The National Dengue Control Program recorded 1,644 cases of dengue and 27 deaths between January and April 2003, the first 18 weeks of Cambodia’s dry season. More than 60 percent of the cases were recorded in densely populated Phnom Penh and Kandal and Kompong Cham provinces. In 2002, 762 cases were recorded in the same period.

“This could be the precursor to a rainy season outbreak,” said Dr Chang Moh Seng, vector control scientist for the Ministry of Health and the World Health Or­ganization.

This is the second dry season dengue outbreak in Cambodia’s recorded history, Chang Moh Seng said. The last dry season dengue epidemic occurred in 1998, when 1,933 cases were recorded between January and April. The National Dengue Control Program recorded a total of 16,216 cases and 475 deaths over the course of the year.

This year’s high numbers are noteworthy, as the mosquito-borne disease normally reaches its peak during the wet season, Chang Moh Seng said. Dengue outbreaks also generally occur in two- to three-year cycles, and health officials determined 2002 to be Cambodia’s normally sche­duled outbreak, with 12,441 cases and 153 deaths, he said.

No concrete data exists to ex­plain why more dengue cases erupted in this year’s dry season than in previous years, but Chang Moh Seng said intermittent rainfall and a change in the dengue virus may be contributing factors. Increased numbers of cases may also reflect increased surveillance, he said.

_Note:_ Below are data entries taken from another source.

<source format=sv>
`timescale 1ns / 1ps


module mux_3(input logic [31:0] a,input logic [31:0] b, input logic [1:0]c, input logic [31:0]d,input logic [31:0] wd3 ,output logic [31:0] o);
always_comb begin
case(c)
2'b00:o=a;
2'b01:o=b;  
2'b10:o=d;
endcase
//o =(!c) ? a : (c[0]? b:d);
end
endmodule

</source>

Dengue outbreaks could occur more often, Chang Moh Seng said, unless preventive measures are taken to stop mosquitoes before they start biting.

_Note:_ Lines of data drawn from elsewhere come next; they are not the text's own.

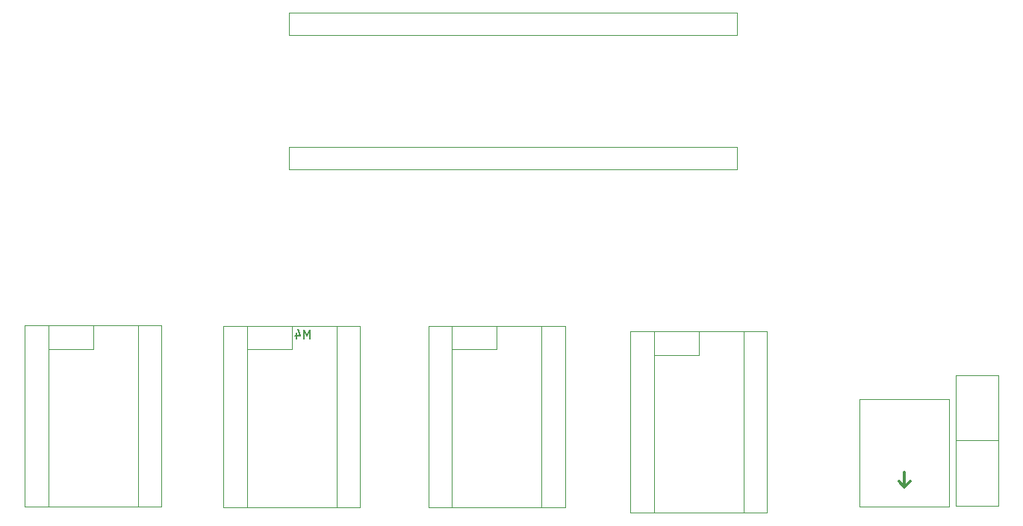
<source format=gbr>
%TF.GenerationSoftware,KiCad,Pcbnew,9.0.0*%
%TF.CreationDate,2025-05-04T18:41:49+10:00*%
%TF.ProjectId,A1_MB,41315f4d-422e-46b6-9963-61645f706362,rev?*%
%TF.SameCoordinates,Original*%
%TF.FileFunction,Legend,Bot*%
%TF.FilePolarity,Positive*%
%FSLAX46Y46*%
G04 Gerber Fmt 4.6, Leading zero omitted, Abs format (unit mm)*
G04 Created by KiCad (PCBNEW 9.0.0) date 2025-05-04 18:41:49*
%MOMM*%
%LPD*%
G01*
G04 APERTURE LIST*
%ADD10C,0.150000*%
%ADD11C,0.120000*%
%ADD12C,0.300000*%
G04 APERTURE END LIST*
D10*
X102837089Y-75433319D02*
X102837089Y-74433319D01*
X102837089Y-74433319D02*
X102503756Y-75147604D01*
X102503756Y-75147604D02*
X102170423Y-74433319D01*
X102170423Y-74433319D02*
X102170423Y-75433319D01*
X101265661Y-74766652D02*
X101265661Y-75433319D01*
X101503756Y-74385700D02*
X101741851Y-75099985D01*
X101741851Y-75099985D02*
X101122804Y-75099985D01*
D11*
%TO.C,F1*%
X180845001Y-86999999D02*
X176045000Y-87000000D01*
X180845000Y-94400001D02*
X176045000Y-94400000D01*
X176045000Y-79600001D01*
X180845000Y-79599999D01*
X180845000Y-94400001D01*
%TO.C,M4*%
X95680000Y-76670000D02*
X95680000Y-74003000D01*
X95680000Y-76670000D02*
X95680000Y-94577000D01*
X95680000Y-76670000D02*
X100760000Y-76670000D01*
X100760000Y-76670000D02*
X100760000Y-74000000D01*
X105840000Y-94577000D02*
X105840000Y-74003000D01*
X93010000Y-74000000D02*
X108510000Y-74000000D01*
X108510000Y-94580000D01*
X93010000Y-94580000D01*
X93010000Y-74000000D01*
%TO.C,M1*%
X141840000Y-77320000D02*
X141840000Y-74653000D01*
X141840000Y-77320000D02*
X141840000Y-95227000D01*
X141840000Y-77320000D02*
X146920000Y-77320000D01*
X146920000Y-77320000D02*
X146920000Y-74650000D01*
X152000000Y-95227000D02*
X152000000Y-74653000D01*
X139170000Y-74650000D02*
X154670000Y-74650000D01*
X154670000Y-95230000D01*
X139170000Y-95230000D01*
X139170000Y-74650000D01*
%TO.C,M3*%
X118930000Y-76670000D02*
X118930000Y-74003000D01*
X118930000Y-76670000D02*
X118930000Y-94577000D01*
X118930000Y-76670000D02*
X124010000Y-76670000D01*
X124010000Y-76670000D02*
X124010000Y-74000000D01*
X129090000Y-94577000D02*
X129090000Y-74003000D01*
X116260000Y-74000000D02*
X131760000Y-74000000D01*
X131760000Y-94580000D01*
X116260000Y-94580000D01*
X116260000Y-74000000D01*
%TO.C,M2*%
X73180000Y-76630000D02*
X73180000Y-73963000D01*
X73180000Y-76630000D02*
X73180000Y-94537000D01*
X73180000Y-76630000D02*
X78260000Y-76630000D01*
X78260000Y-76630000D02*
X78260000Y-73960000D01*
X83340000Y-94537000D02*
X83340000Y-73963000D01*
X70510000Y-73960000D02*
X86010000Y-73960000D01*
X86010000Y-94540000D01*
X70510000Y-94540000D01*
X70510000Y-73960000D01*
%TO.C,U1*%
X151214000Y-41020000D02*
X100414000Y-41020000D01*
X100414000Y-38480000D01*
X151214000Y-38480000D01*
X151214000Y-41020000D01*
X151214000Y-56260000D02*
X100414000Y-56260000D01*
X100414000Y-53720000D01*
X151214000Y-53720000D01*
X151214000Y-56260000D01*
D12*
%TO.C,J10*%
X170245000Y-90607000D02*
X170245000Y-92321500D01*
X170245000Y-92321500D02*
X169610000Y-91623000D01*
X170880000Y-91623000D02*
X170245000Y-92321500D01*
D11*
X165165000Y-82352000D02*
X175325000Y-82352000D01*
X175325000Y-94544000D01*
X165165000Y-94544000D01*
X165165000Y-82352000D01*
%TD*%
M02*

</source>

Twice a year, the Ministry of Health and the WHO conduct mass distributions of a non-toxic pesticide to be used in the water jars of densely populated areas with high dengue rates. This year’s first round of distributions will begin May 19 in 15 pro­vinces, covering more than 700,000 households and 3.8 million people, Chang Moh Seng said.

“We can prevent against a massive outbreak but we’re worried about a rural area outbreak,” he said.

Households without pesticide protection should clean their water jars each week to prevent mosquitoes from breeding, Chang Moh Seng said.